ÜBUNGSTEXT:
********

Dan Martin sorgt mehr als vier Jahre nach seinem Rücktritt weiterhin für Schlagzeilen. Der zweifache Monumente-Sieger und fünfmalige Grand-Tour-Etappensieger hat in Spanien eine schnelle persönliche Bestzeit über 10 km aufgestellt und reiht sich damit in die wachsende Liste ehemaliger Profis ein, die ihre enorme Ausdauer aufs Laufen auf Elite-Niveau übertragen.
Martin, der 2021 mit seinem Karrierebestwert von Platz 4 bei der Vuelta a España abtrat,
lief starke 29:53 Minuten bei der B100 Cursa dels Nassos in Barcelona an Silvester. Die 30-Minuten-Marke über 10 km zu unterbieten, gilt als Richtwert, der ernsthafte Athleten von Hobbyläufern trennt, und Martins Leistung bestätigt, dass der Kletterer kaum an kardiovaskulärer Kapazität eingebüßt hat.
Der Ire ist jedoch nicht der einzige Ex-Profi, der ohne Rad die Zeitenlisten aufmischt. Er schließt sich einem illustren Kreis jüngerer Rücktritte an, darunter
Tom Dumoulin,
Nacer Bouhanni und
Tony Martin, die aktuell beweisen, wie gut sich WorldTour-Fitness auf die Straße übersetzen lässt.
Der neue Trend: Ehemalige Profis auf der Laufstrecke
Während Martins Auftritt auf der kürzeren Distanz explosiv war, haben seine früheren Kollegen in den vergangenen Monaten vor allem über Marathon und Halbmarathon aufhorchen lassen.
Ex-Giro d'Italia-Sieger
Tom Dumoulin schockte im Oktober beim Amsterdam-Marathon die Laufszene. Der niederländische Zeitfahrspezialist gab sein Debüt über die vollen 42 km in beeindruckenden 2:29:21 Stunden.
„Ich wollte unter zweieinhalb Stunden laufen, und das habe ich geschafft — aber es war schmerzhaft“, sagte Dumoulin nach dem Rennen. „Mein Herz sagte: Geh, meine Beine schrien: Nein.“
Dumoulins Fähigkeit, über mehr als zwei Stunden einen 3:32/km-Schnitt zu halten, setzte die Messlatte hoch, wurde jedoch fast von einem überraschenden Kandidaten erreicht:
Nacer Bouhanni. Der frühere französische Sprinter, bekannt für explosive Fast-Twitch-Fasern und Boxtraining, finishte den Valencia-Marathon im Dezember in erstaunlichen 2 Stunden und 31 Minuten.
Unterdessen hat auch der deutsche Kraftprotz
Tony Martin kürzlich eine Startnummer getragen. Der vierfache Zeitfahr-Weltmeister bestritt im November seinen ersten Halbmarathon. Zwar sprach er von einer echten Umstellung, doch er lief sehr respektable 1:24:00 Stunden.
„Mein erster Halbmarathon überhaupt … Wirklich Spaß gemacht, aber unglaublich hart und schmerzhaft“, räumte der deutsche Routinier ein und zeigte, dass selbst die größten Motoren im Radsport die Laufbelastung erst adaptieren müssen.

********

AUFGABEN ZUM TEXT:
**a)** Nennen Sie alle ehemaligen Radprofis, die der Übungstext namentlich erwähnt.
**b)** Stimmen diese Aussagen mit dem Übungstext überein? (i) Dan Martin lief die 10 km in weniger als 30 Minuten. (ii) Tom Dumoulin lief den Amsterdam-Marathon im Dezember. (iii) Tony Martin ist dreifacher Zeitfahr-Weltmeister.
**c)** Aktualisieren Sie den Übungstext zwischen „Der Ire ist“ und „Straße übersetzen lässt.“, beides eingeschlossen, und setzen Sie dabei „frühere Profi“ an die Stelle von „Ex-Profi“.
Die nachstehenden Zeilen werden nicht benötigt.

********

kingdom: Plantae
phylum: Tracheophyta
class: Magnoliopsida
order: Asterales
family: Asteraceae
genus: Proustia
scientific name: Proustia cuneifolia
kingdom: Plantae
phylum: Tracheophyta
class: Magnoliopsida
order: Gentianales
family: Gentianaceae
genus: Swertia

********

LÖSUNGEN IM EINZELNEN:
**a)** Dan Martin, Tom Dumoulin, Nacer Bouhanni, Tony Martin

**b)**
(i) Ja: „lief starke 29:53 Minuten bei der B100 Cursa dels Nassos in Barcelona an Silvester“
(ii) Nein: „Tom Dumoulin schockte im Oktober beim Amsterdam-Marathon die Laufszene.“
(iii) Nein: „Der vierfache Zeitfahr-Weltmeister bestritt im November seinen ersten Halbmarathon.“

**c)**
Der Ire ist jedoch nicht der einzige frühere Profi, der ohne Rad die Zeitenlisten aufmischt. Er schließt sich einem illustren Kreis jüngerer Rücktritte an, darunter
Tom Dumoulin,
Nacer Bouhanni und
Tony Martin, die aktuell beweisen, wie gut sich WorldTour-Fitness auf die Straße übersetzen lässt.